Required work: Produce a faithful copy of every record below, without the pictures.

Structured page parsing data:

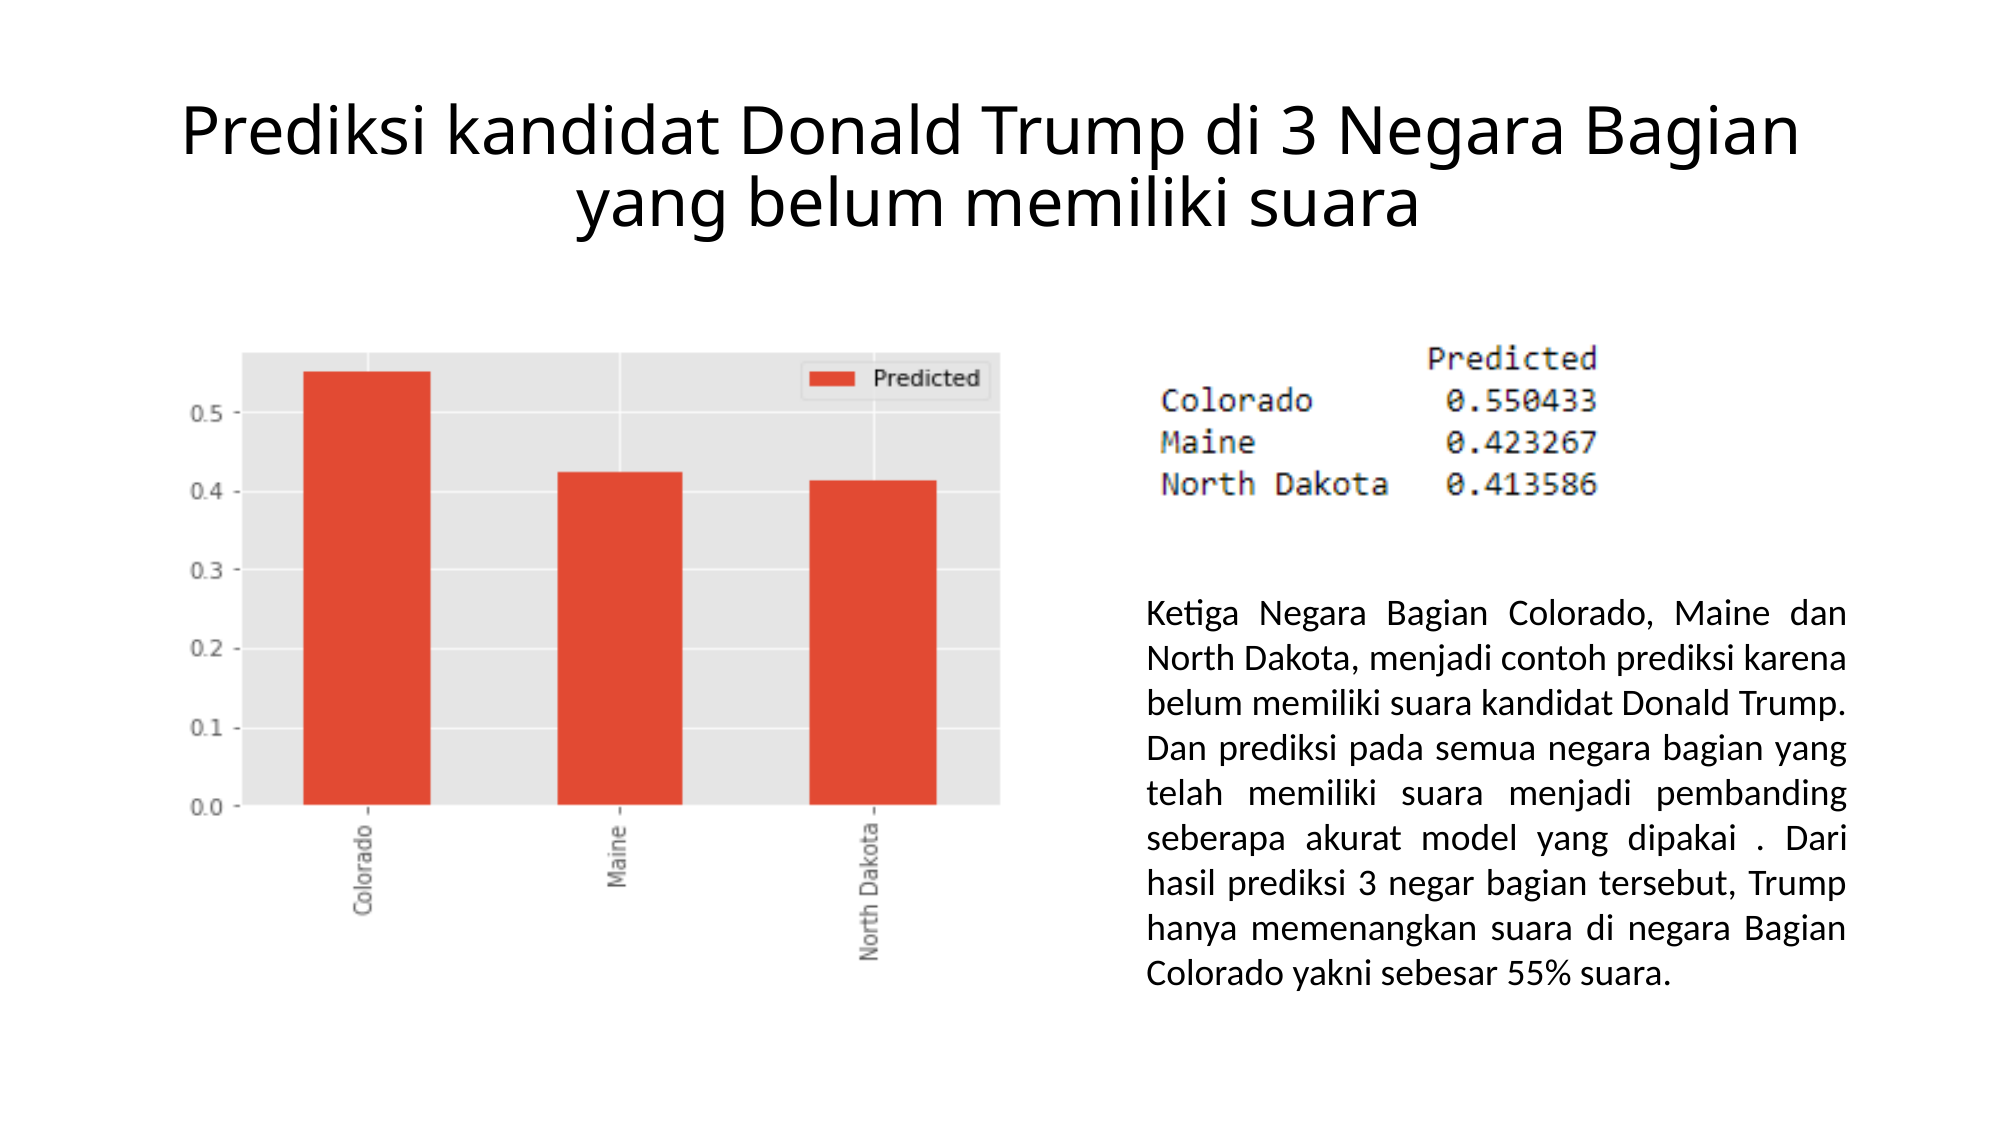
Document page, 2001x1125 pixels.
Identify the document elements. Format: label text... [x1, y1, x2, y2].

title Prediksi kandidat Donald Trump di 3 Negara Bagian yang belum memiliki suara [137, 59, 1863, 278]
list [177, 326, 1028, 975]
picture [1142, 326, 1638, 541]
text_box Ketiga Negara Bagian Colorado, Maine dan North Dakota, menjadi contoh prediksi karena belum memiliki suara kandidat Donald Trump. Dan prediksi pada semua negara bagian yang telah memiliki suara menjadi pembanding seberapa akurat model yang dipakai . Dari hasil prediksi 3 negar bagian tersebut, Trump hanya memenangkan suara di negara Bagian Colorado yakni sebesar 55% suara. [1131, 580, 1863, 1001]
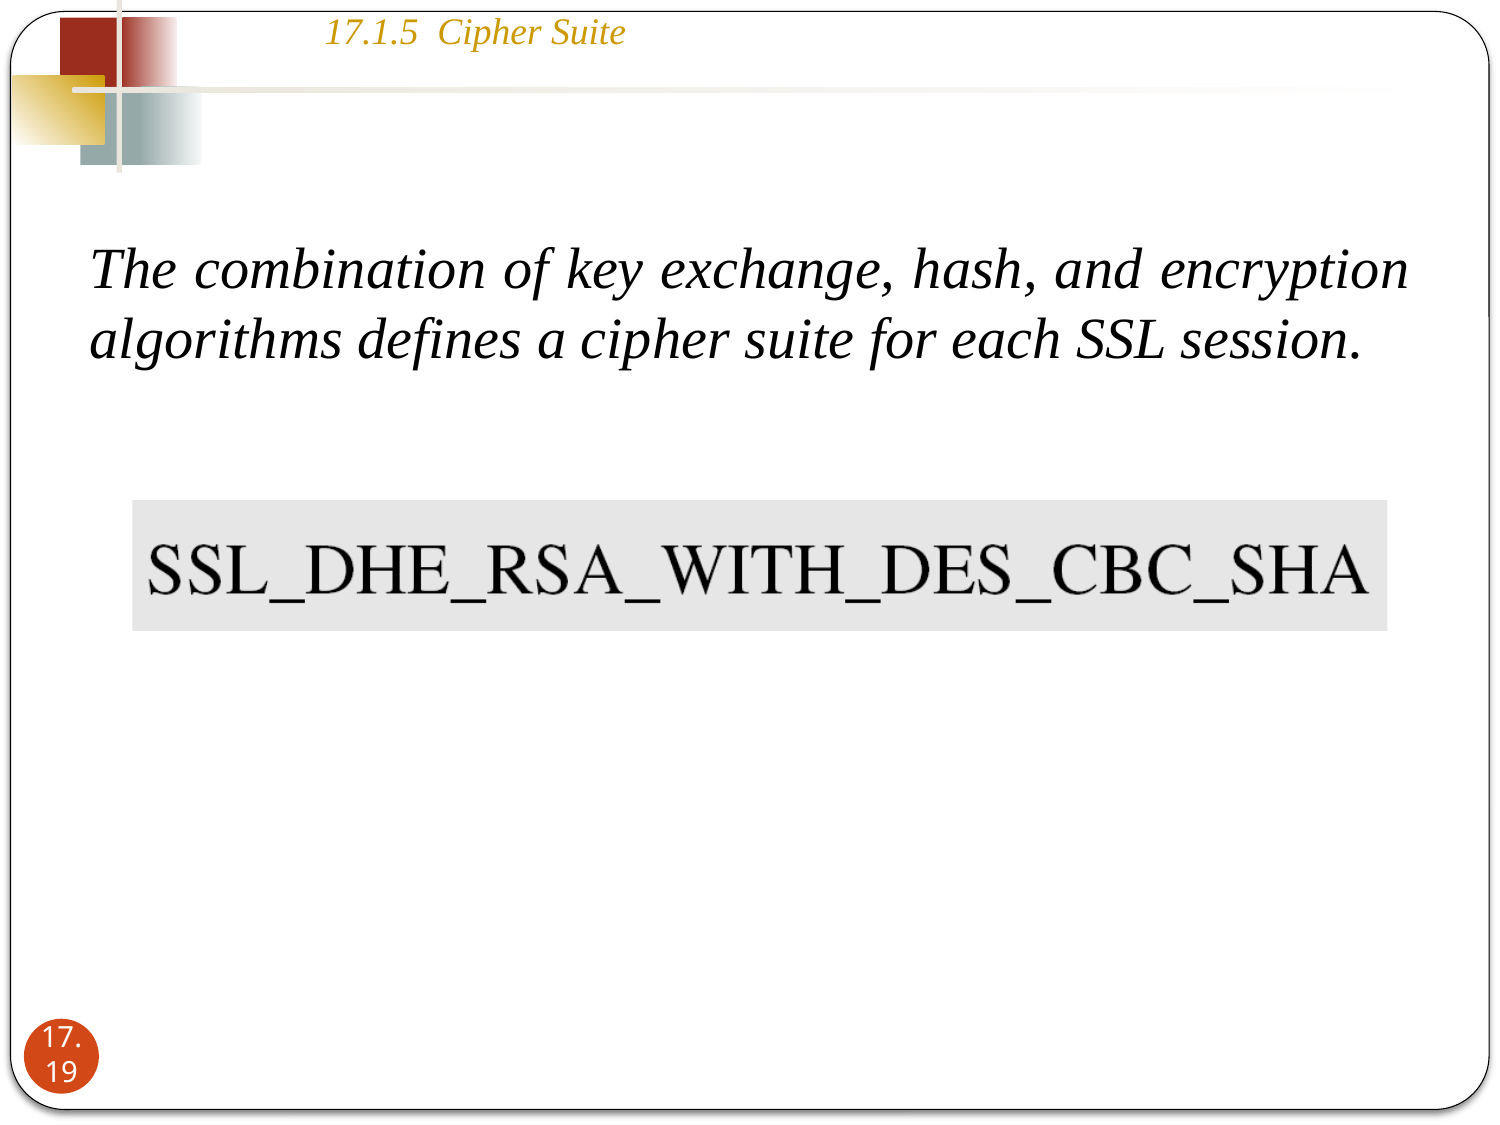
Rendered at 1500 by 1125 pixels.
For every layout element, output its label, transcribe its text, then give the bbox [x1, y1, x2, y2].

text_box [122, 17, 177, 86]
text_box [72, 87, 1423, 93]
text_box [80, 93, 116, 165]
text_box [116, 0, 122, 87]
text_box The combination of key exchange, hash, and encryption algorithms defines a cipher suite for each SSL session. [74, 222, 1425, 378]
text_box 17.1.5 Cipher Suite [309, 0, 642, 60]
text_box [122, 93, 141, 165]
text_box [141, 93, 202, 165]
slide_number 17.19 [23, 1018, 99, 1094]
text_box [60, 17, 116, 86]
text_box [116, 93, 122, 173]
picture [132, 499, 1388, 632]
text_box [12, 75, 105, 145]
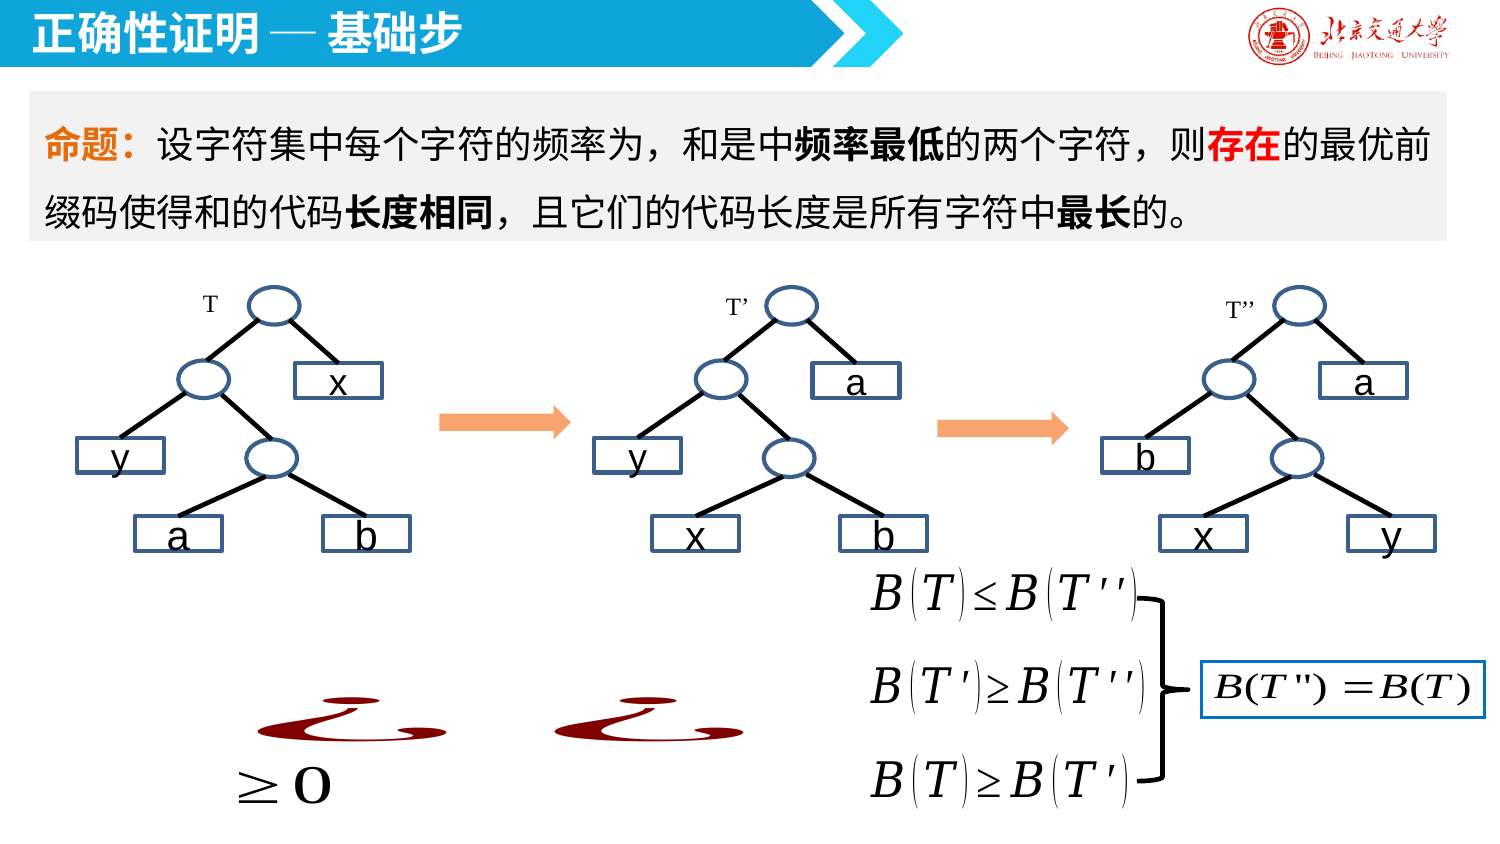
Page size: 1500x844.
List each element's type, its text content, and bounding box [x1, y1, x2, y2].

picture [1246, 5, 1454, 66]
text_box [76, 279, 410, 552]
text_box [1136, 597, 1189, 782]
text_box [1101, 286, 1436, 552]
text_box [935, 409, 1072, 448]
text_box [593, 282, 928, 552]
text_box [437, 403, 574, 442]
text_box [1203, 662, 1484, 717]
text_box 正确性证明 ─ 基础步 [16, 8, 480, 68]
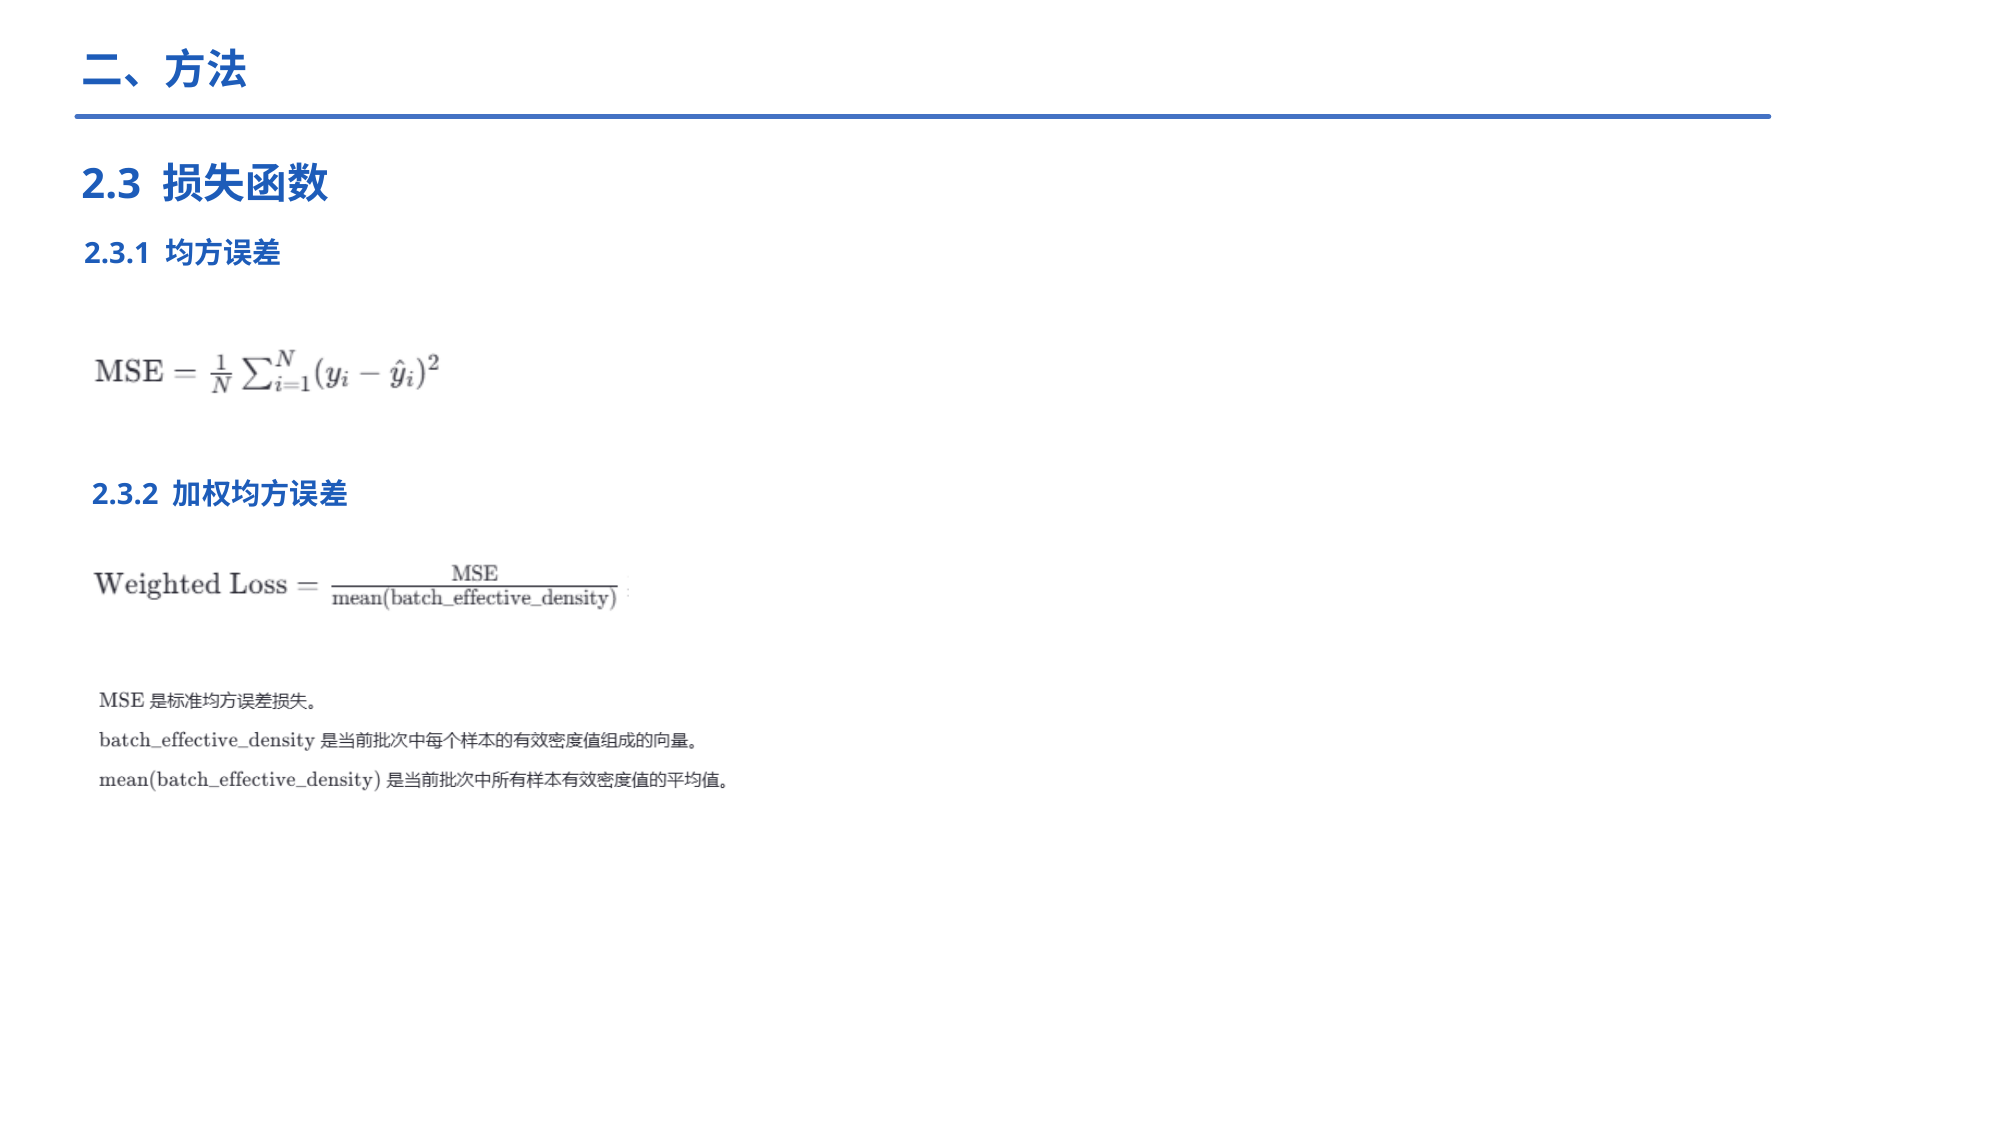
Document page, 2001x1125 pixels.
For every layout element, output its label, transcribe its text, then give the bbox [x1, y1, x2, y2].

Written response:
Document page, 2001x1125 pixels.
Identify the document elements. Format: label text... [x1, y1, x2, y2].

title Prediksi kandidat Donald Trump di 3 Negara Bagian yang belum memiliki suara [137, 59, 1863, 278]
list [177, 326, 1028, 975]
picture [1142, 326, 1638, 541]
text_box Ketiga Negara Bagian Colorado, Maine dan North Dakota, menjadi contoh prediksi karena belum memiliki suara kandidat Donald Trump. Dan prediksi pada semua negara bagian yang telah memiliki suara menjadi pembanding seberapa akurat model yang dipakai . Dari hasil prediksi 3 negar bagian tersebut, Trump hanya memenangkan suara di negara Bagian Colorado yakni sebesar 55% suara. [1131, 580, 1863, 1001]
Rendered at 1500 by 1125 pixels.
For every layout element, output its label, transcribe its text, then give the bbox [x1, y1, x2, y2].

text_box [122, 17, 177, 86]
text_box [72, 87, 1423, 93]
text_box [80, 93, 116, 165]
text_box [116, 0, 122, 87]
text_box The combination of key exchange, hash, and encryption algorithms defines a cipher suite for each SSL session. [74, 222, 1425, 378]
text_box 17.1.5 Cipher Suite [309, 0, 642, 60]
text_box [122, 93, 141, 165]
text_box [141, 93, 202, 165]
slide_number 17.19 [23, 1018, 99, 1094]
text_box [60, 17, 116, 86]
text_box [116, 93, 122, 173]
picture [132, 499, 1388, 632]
text_box [12, 75, 105, 145]
Page size: 1500x844.
List each element's type, its text content, and bounding box [x1, y1, x2, y2].

picture [1246, 5, 1454, 66]
text_box [76, 279, 410, 552]
text_box [1136, 597, 1189, 782]
text_box [1101, 286, 1436, 552]
text_box [935, 409, 1072, 448]
text_box [593, 282, 928, 552]
text_box [437, 403, 574, 442]
text_box [1203, 662, 1484, 717]
text_box 正确性证明 ─ 基础步 [16, 8, 480, 68]
Document page, 2001x1125 pixels.
For every layout element, output its label, transcribe its text, then give the bbox [x1, y1, x2, y2].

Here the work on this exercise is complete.